Dataset extract:
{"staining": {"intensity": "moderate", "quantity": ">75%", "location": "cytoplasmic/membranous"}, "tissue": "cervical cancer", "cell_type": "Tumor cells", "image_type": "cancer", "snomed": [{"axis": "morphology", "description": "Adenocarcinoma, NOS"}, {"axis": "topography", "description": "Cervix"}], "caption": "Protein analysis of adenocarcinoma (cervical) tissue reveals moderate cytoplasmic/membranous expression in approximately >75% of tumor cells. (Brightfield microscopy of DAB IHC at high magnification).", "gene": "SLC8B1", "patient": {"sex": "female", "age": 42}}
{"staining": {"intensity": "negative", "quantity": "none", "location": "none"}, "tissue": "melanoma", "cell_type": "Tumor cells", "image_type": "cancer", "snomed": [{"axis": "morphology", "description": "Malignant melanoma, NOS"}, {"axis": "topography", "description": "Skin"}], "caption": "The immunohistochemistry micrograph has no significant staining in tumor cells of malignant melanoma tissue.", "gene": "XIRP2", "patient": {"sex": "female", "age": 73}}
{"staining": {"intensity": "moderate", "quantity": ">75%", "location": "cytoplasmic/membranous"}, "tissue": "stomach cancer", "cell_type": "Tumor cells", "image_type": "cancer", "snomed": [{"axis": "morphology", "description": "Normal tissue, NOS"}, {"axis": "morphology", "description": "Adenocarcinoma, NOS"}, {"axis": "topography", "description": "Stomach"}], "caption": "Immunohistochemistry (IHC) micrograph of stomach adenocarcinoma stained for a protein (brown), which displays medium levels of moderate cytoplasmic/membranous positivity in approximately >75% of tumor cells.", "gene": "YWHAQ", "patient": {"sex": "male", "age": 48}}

Your task:
Some lines contain the word "cytoplasmic". Pull each one out of the listing.

Written answer:
{"staining": {"intensity": "moderate", "quantity": ">75%", "location": "cytoplasmic/membranous"}, "tissue": "cervical cancer", "cell_type": "Tumor cells", "image_type": "cancer", "snomed": [{"axis": "morphology", "description": "Adenocarcinoma, NOS"}, {"axis": "topography", "description": "Cervix"}], "caption": "Protein analysis of adenocarcinoma (cervical) tissue reveals moderate cytoplasmic/membranous expression in approximately >75% of tumor cells. (Brightfield microscopy of DAB IHC at high magnification).", "gene": "SLC8B1", "patient": {"sex": "female", "age": 42}}
{"staining": {"intensity": "moderate", "quantity": ">75%", "location": "cytoplasmic/membranous"}, "tissue": "stomach cancer", "cell_type": "Tumor cells", "image_type": "cancer", "snomed": [{"axis": "morphology", "description": "Normal tissue, NOS"}, {"axis": "morphology", "description": "Adenocarcinoma, NOS"}, {"axis": "topography", "description": "Stomach"}], "caption": "Immunohistochemistry (IHC) micrograph of stomach adenocarcinoma stained for a protein (brown), which displays medium levels of moderate cytoplasmic/membranous positivity in approximately >75% of tumor cells.", "gene": "YWHAQ", "patient": {"sex": "male", "age": 48}}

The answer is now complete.